Our study has several limitations that should be acknowledged. Firstly, the retrospective design of the analysis may introduce potential bias in patient selection. Secondly, the relatively small patient sample size may potentially impact the statistical power of the conducted analyses. Nevertheless, it is important to note that radiomics analyses have shown success even with as few as 100 patients79. Thirdly, since all participants in this study were Chinese, caution should be taken when attempting to generalize these findings to other populations. It is necessary to conduct additional studies to validate these results within different racial and ethnic groups. Lastly, it should be noted that manual segmentation of the ROI can be laborious and time-consuming, and may potentially introduce variability among different observers.
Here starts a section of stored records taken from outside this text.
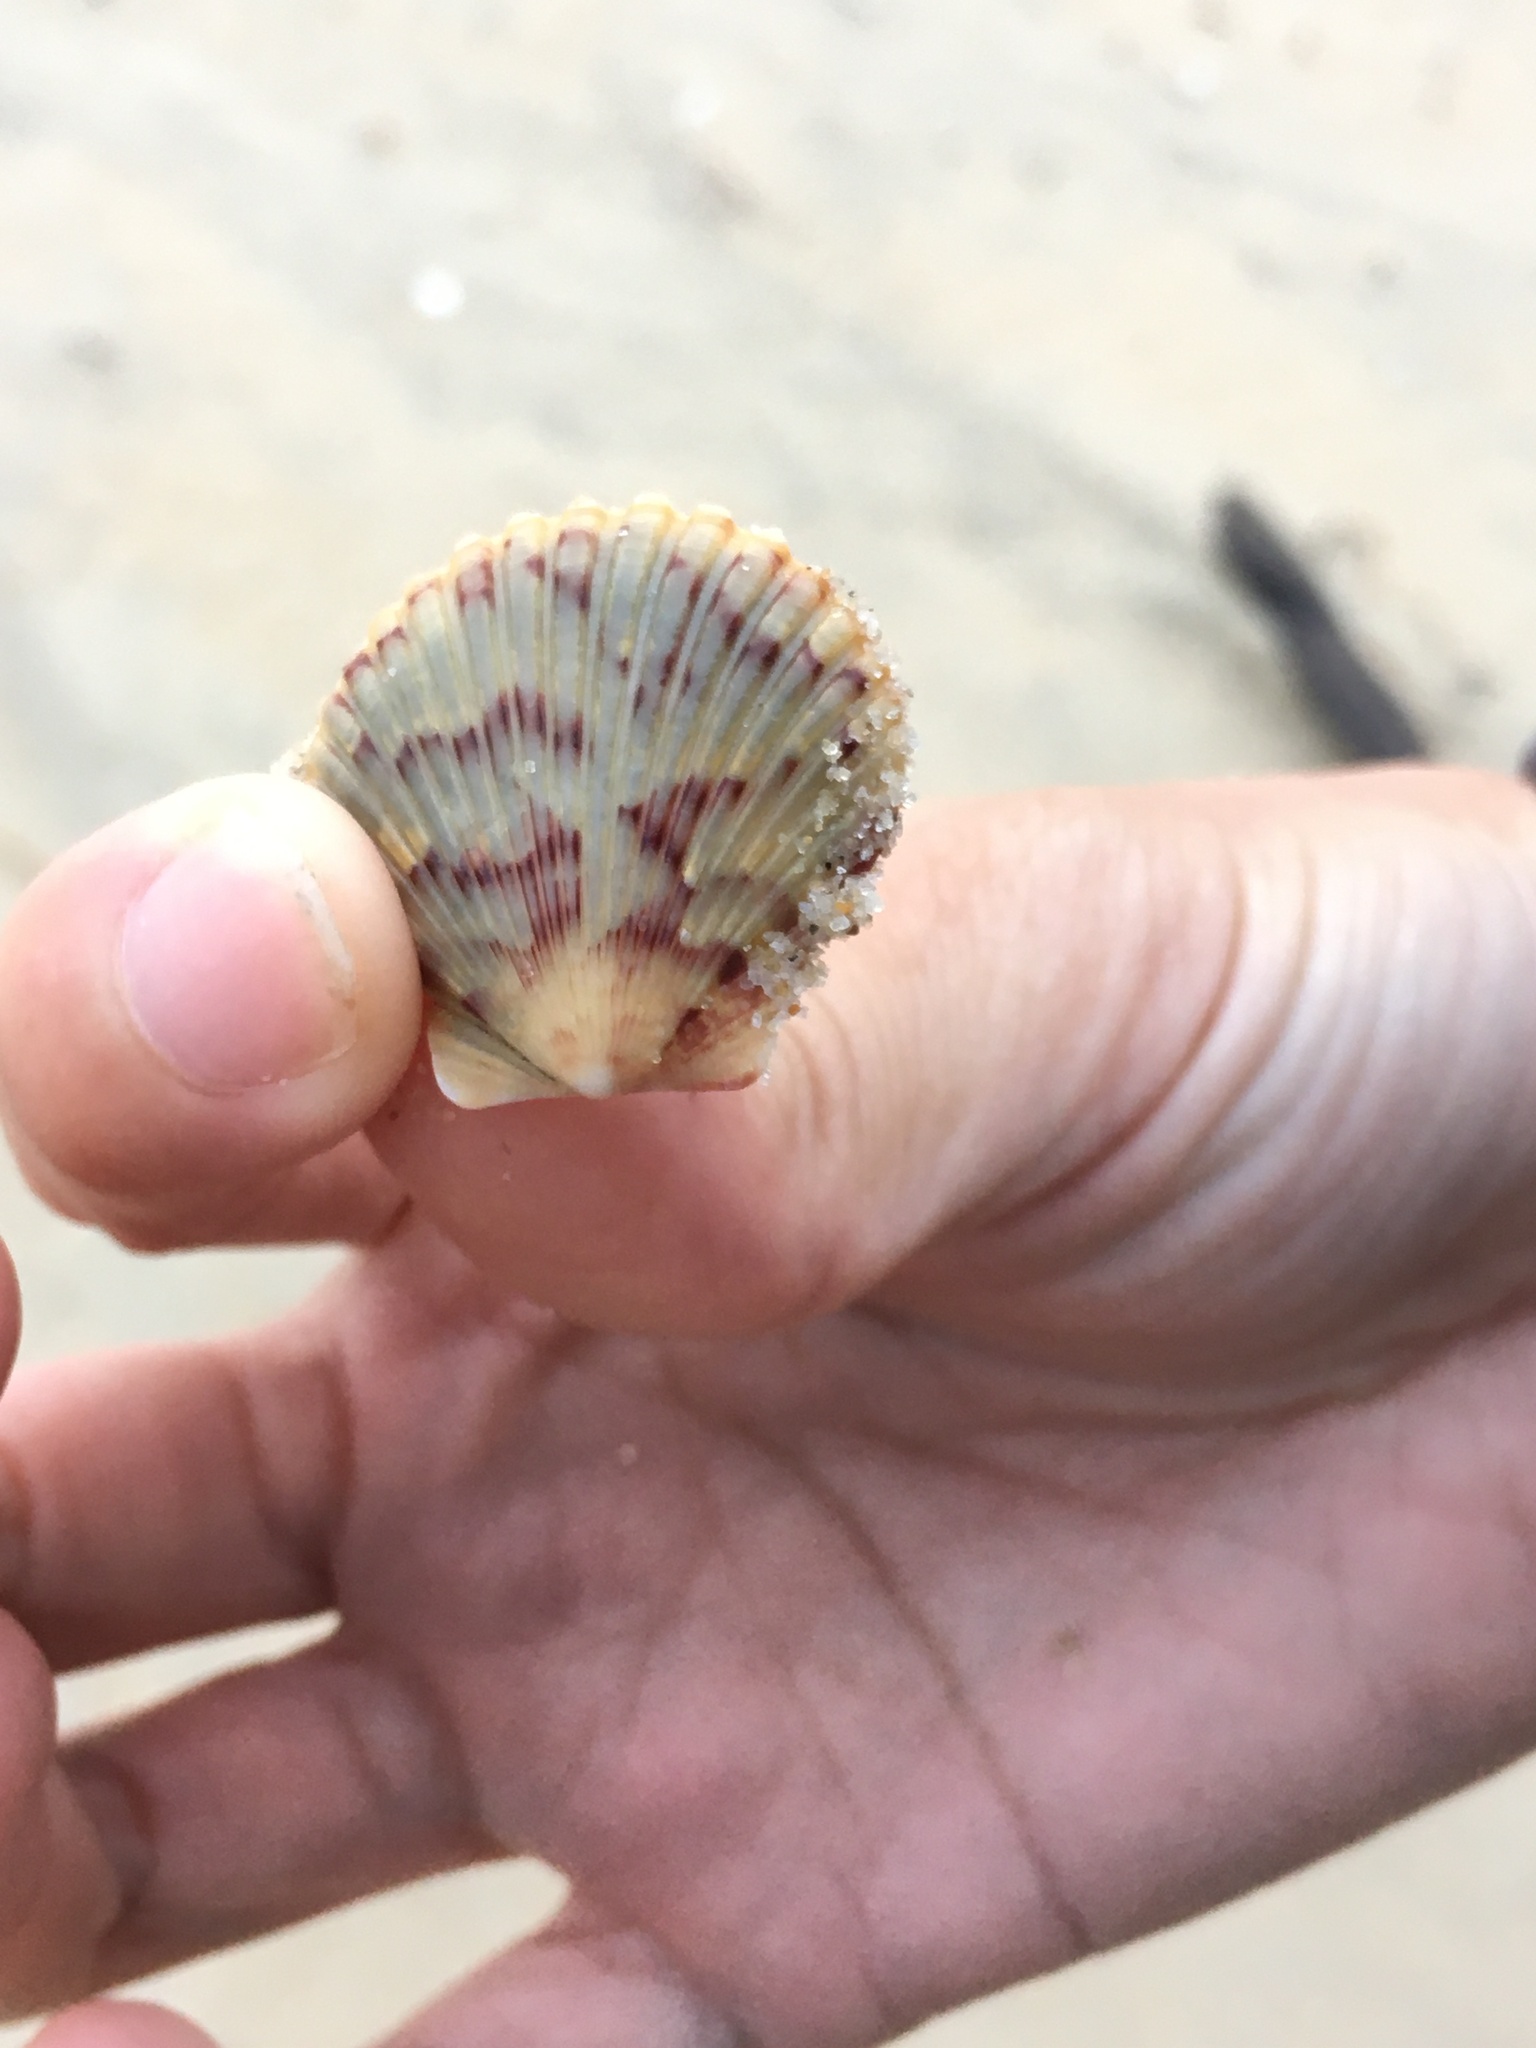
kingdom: Animalia
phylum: Mollusca
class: Bivalvia
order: Pectinida
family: Pectinidae
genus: Argopecten
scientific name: Argopecten gibbus
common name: Atlantic calico scallop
However, despite these drawbacks, manual segmentation remains a straightforward and reliable method, and its reproducibility can be assessed through interobserver reproducibility analysis80.

Conclusion

In conclusion, our study has shown that the DLR signatures extracted by ResNet50, along with clinical characteristics, can effectively identify the PD-L1 expression status in NSCLC. Although these findings require validation with a larger sample size, the use of DLR provides a noninvasive and cost-effective approach to predict PD-L1 expression. This method has the potential to assist in pre-screening patients before invasive sampling and could contribute to the development of personalized treatment strategies aimed at optimizing outcomes for NSCLC patients.